Rey en Prusia fue el título adoptado por los soberanos hohenzollern de la monarquía compuesto de Brandeburgo–Prusia a principios del siglo XVIII. Formalmente la coronación que marcó el inicio del uso de ese estilo tuvo lugar en 1701, y la fórmula persistió hasta 1772, cuando el soberano se proclamó Rey de Prusia tras las adquisiciones territoriales de la Primera Partición de Polonia.

Origen y contexto

Los gobernantes de Prusia eran al mismo tiempo príncipes electores de Brandeburgo (dentro del Sacro Imperio Romano Germánico) y duques de Prusia (un territorio situado fuera del Imperio). Esta doble condición planteaba una dificultad protocolaria: el emperador del Sacro Imperio Romano Germánico no admitía que un príncipe cuya principal residencia y poder también se ejercían dentro del Imperio ostentara el rango real en territorios imperiales. Sin embargo, los Hohenzollern buscaban elevar su rango dinástico para equipararse con otras casas reales europeas.

En las negociaciones que rodearon la Guerra de Sucesión Española (1701–1714), el elector Federico (Frederick III de Brandeburgo, que tras la coronación pasó a ser Federico I) obtuvo del emperador Leopoldo I el permiso para adoptar el título de rey, con la salvedad de que su realeza se limitara al territorio no imperial: de ahí la fórmula “Rey en Prusia”. La coronación se celebró en Königsberg el 18 de enero de 1701, y el nuevo título fue utilizado desde entonces por la dinastía.

Significado del título

  • “En” versus “de”: la preposición en (König in Preußen) indicaba que la condición de rey se refería al Ducado de Prusia —jurisdicción fuera del Sacro Imperio— y no a las tierras del Brandeburgo, que seguían siendo principado imperial.
  • Reconocimiento limitado: la fórmula era un compromiso político y jurídico: permitía a los Hohenzollern una dignidad real sin implicar una revisión formal del equilibrio de prerrogativas dentro del Imperio.
  • Prestigio internacional: aun con la restricción léxica, la nueva condición elevó el estatus dinástico de la casa de Hohenzollern en las cortes europeas y facilitó matrimonios, alianzas y el trato igualitario con otras monarquías.

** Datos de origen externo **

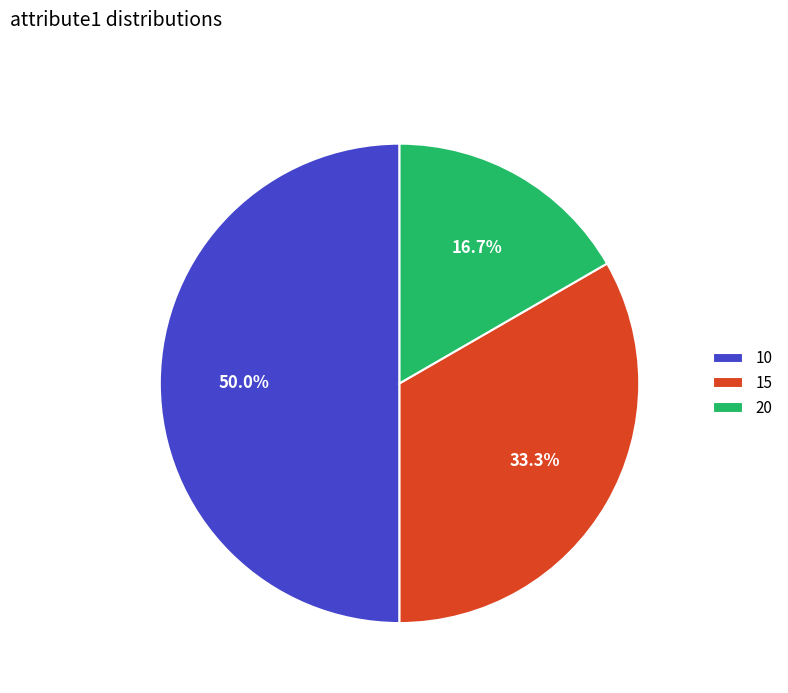

Approximately how many times larger is the value at 15 compared to 20?

2.0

Evolución y cambio en 1772

Durante el reinado de Federico II (Frederick the Great), Prusia consolidó su poder militar y territorial. En 1772, tras la Primera Partición de Polonia, Prusia incorporó importantes territorios polacos, entre ellos regiones que habían formado parte de la Corona de Polonia. Ese cambio en la geografía y el peso político llevó a Federico II a reemplazar la fórmula legal de “Rey en Prusia” por la más absoluta “Rey de Prusia”, reflejando una soberanía y ambición más amplias sobre territorios que ya no eran sólo el antiguo ducado fuera del Imperio.

Consecuencias políticas e históricas

  • El título contribuyó a la transformación de Brandeburgo–Prusia en un estado moderno y centralizado, con creciente capacidad militar y administrativa.
  • La elevación al rango real fortaleció la proyección internacional de Prusia, que en el siglo siguiente sería la fuerza principal en el proceso de unificación alemana.
  • La distinción entre “en” y “de” desapareció con el tiempo: la afirmación de “Rey de Prusia” en 1772 y la subsiguiente debilidad del Sacro Imperio —rematada con su disolución en 1806— eliminaron las restricciones formales que habían motivado la fórmula original.

En resumen, el título “Rey en Prusia” fue una solución diplomática y jurídica que permitió a los Hohenzollern alcanzar la dignidad real sin confrontar inmediatamente al emperador del Sacro Imperio Romano Germánico; su posterior sustitución por “Rey de Prusia” señala la evolución de Prusia desde un estado compuesto hacia una monarquía territorial cada vez más soberana y dominante en la Europa central.